Monsieur le ministre, les fraudes à la TVA et le hameçonnage ne devraient-ils pas être ajoutés à la liste des abus de marché de la directive ?

Quelles dispositions la Belgique a-t-elle prises en coopération avec l'Union européenne à la suite du hameçonnage détecté en 2010 ?

Les autorités de surveillance belges ont-elles été alertées en 2010 par les plates-formes d'enchères, pour cause de suspicion de blanchiment de capitaux, de financement du terrorisme ou de toute autre activité criminelle dans le chef d'un des acteurs du marché ?

La généralisation des enchères ne risque-t-elle pas d'inciter les acteurs du marché à s'entendre et à fausser ainsi les prix ? Certains acteurs, les petits émetteurs et les PME, ne seront-ils pas fragilisés par ce mécanisme ?

Les services de surveillance nationaux se communiquent-ils les informations concernant les acteurs frauduleux détectés ?

Un système d'alerte immédiate et généralisé à tous les acteurs du marché carbone - entreprises, acteurs financiers, service de surveillances des États membres - existe-t-il pour signaler les codes de traçabilité de titres carbone volés ?

M. Paul Magnette, ministre du Climat et de l'Énergie. - La fraude à la TVA sur les quotas d'émission n'est plus possible en Belgique depuis le 18 janvier 2010, date de la publication d'un arrêté royal en vertu duquel l'obligation de remboursement de la TVA incombe à l'acheteur plutôt qu'au vendeur.
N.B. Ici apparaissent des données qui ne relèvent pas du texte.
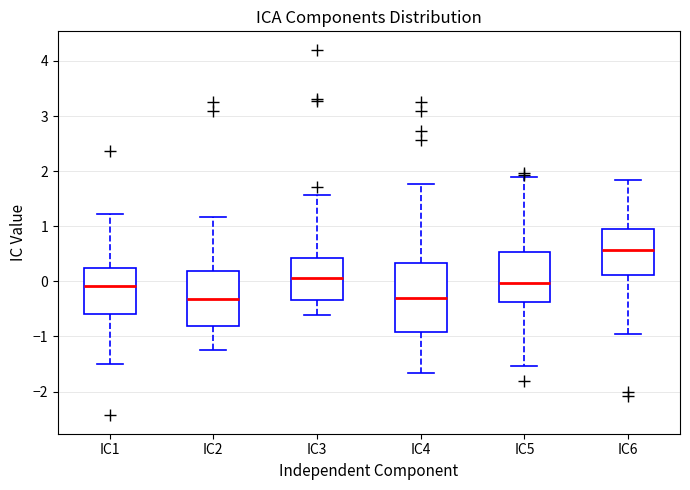

Reading left to right, read every box against the y-axis: the position of its median line, the range the box covers, and the ends of its whiskers. The values are not printed on the chart, so give them approximately, as read against the axis.

IC1: median -0.1, box -0.6 to 0.2, whiskers -1.5 to 1.2
IC2: median -0.3, box -0.8 to 0.2, whiskers -1.2 to 1.2
IC3: median 0.1, box -0.3 to 0.4, whiskers -0.6 to 1.6
IC4: median -0.3, box -0.9 to 0.3, whiskers -1.7 to 1.8
IC5: median 0.0, box -0.4 to 0.5, whiskers -1.5 to 1.9
IC6: median 0.6, box 0.1 to 0.9, whiskers -1.0 to 1.8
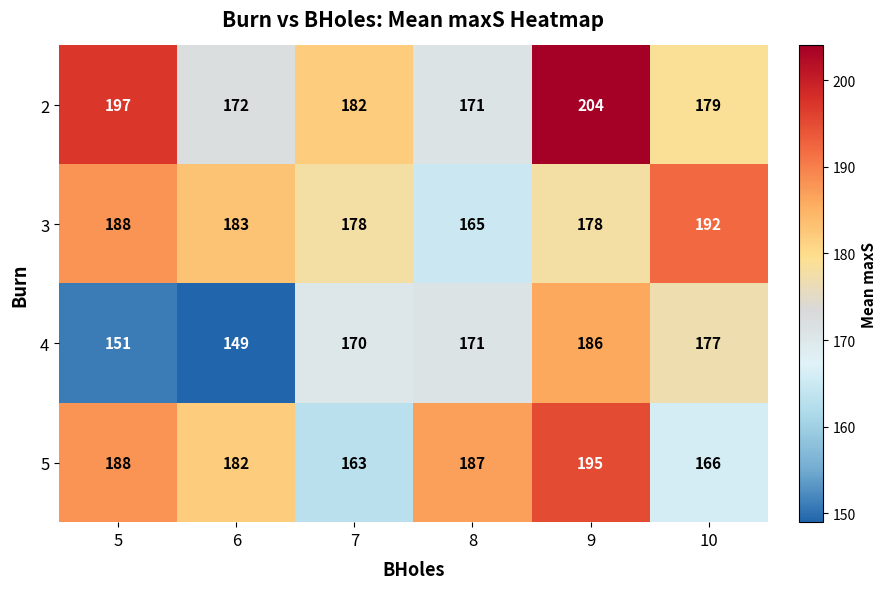

The value of 3 at 5 is 285. True or false?

False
Cette mesure devrait être rendue obligatoire au niveau européen pour exclure toute fraude à la TVA sur les quotas d'émission en Europe.

La Belgique a pris toute une série de mesures pour combattre le hameçonnage. L'administrateur du registre a fourni de nouveaux mots de passe à tous les utilisateurs immédiatement après un vol commis en janvier 2010. À la même période, la Belgique a fait adapter le règlement européen sur le registre afin que les données des utilisateurs ne se retrouvent plus sur internet. En 2010 toujours, un consultant indépendant a réalisé un audit sur la sécurité du registre belge. Nous avons aussitôt activé les mesures correctrices préconisées. L'accès au registre est sécurisé au moyen de la carte d'identité électronique belge depuis le mois de novembre 2010. Pour les acheteurs étrangers, une procédure du double contrôle a été définie. Le risque de vol de mots de passe est donc devenu minime en Belgique.
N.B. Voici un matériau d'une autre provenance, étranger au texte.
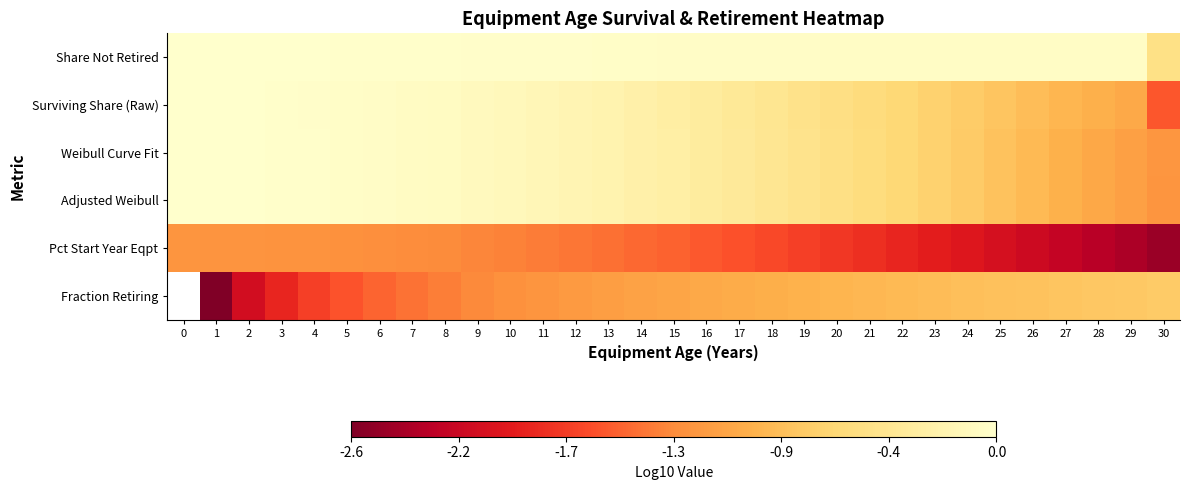

True or false: Pct Start Year Eqpt has a value of -1.6 at 17.

True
La Commission européenne demande que chaque autorité nationale fasse procéder à de nouveaux tests indépendants. Nous l'avons fait et sommes en train de le faire à nouveau.

D'autres actions contre les activités criminelles ont été entreprises en collaboration avec la cellule antifraude et l'inspection spéciale des impôts du ministère des Finances via la modification de l'arrêté royal relatif à la gestion du registre.

Le règlement européen pour la mise aux enchères des quotas d'émission prévoit suffisamment de mécanismes pour contrer les abus et les manipulations des prix et pour garantir l'accès aux petits acheteurs. Les ventes aux enchères, par exemple, se tiendront dans un marché régulé avec une offre fermée et un mécanisme des prix uniforme, où l'identité de l'enchérisseur ou de son client sera connue. Par ailleurs, une instance européenne de surveillance des enchères contrôlera le système en collaboration avec l'autorité nationale.

Les registres des différents pays, dont la Belgique, échangent des informations de leur propre initiative et collaborent étroitement avec les tribunaux et les services de police. Grâce à leurs registres centraux, les autorités nationales ont en effet une vue sur toutes les transactions internationales et sur les quotas d'émission.

Je suis pleinement confiant dans le fait que le registre belge sera prochainement reconnecté. J'entends au demeurant confirmer que les récentes attaques ne concernaient pas le registre belge, contrairement aux rumeurs qui ont circulé.

De façon plus structurelle, je suis demandeur d'un renforcement de la collaboration entre les autorités nationales et la Commission européenne.

Mme Fabienne Winckel (PS). - Je remercie le ministre. Je suis rassurée par ses réponses, d'autant qu'il a pris les mesures qui s'imposaient pour lutter contre la fraude et l'hameçonnage.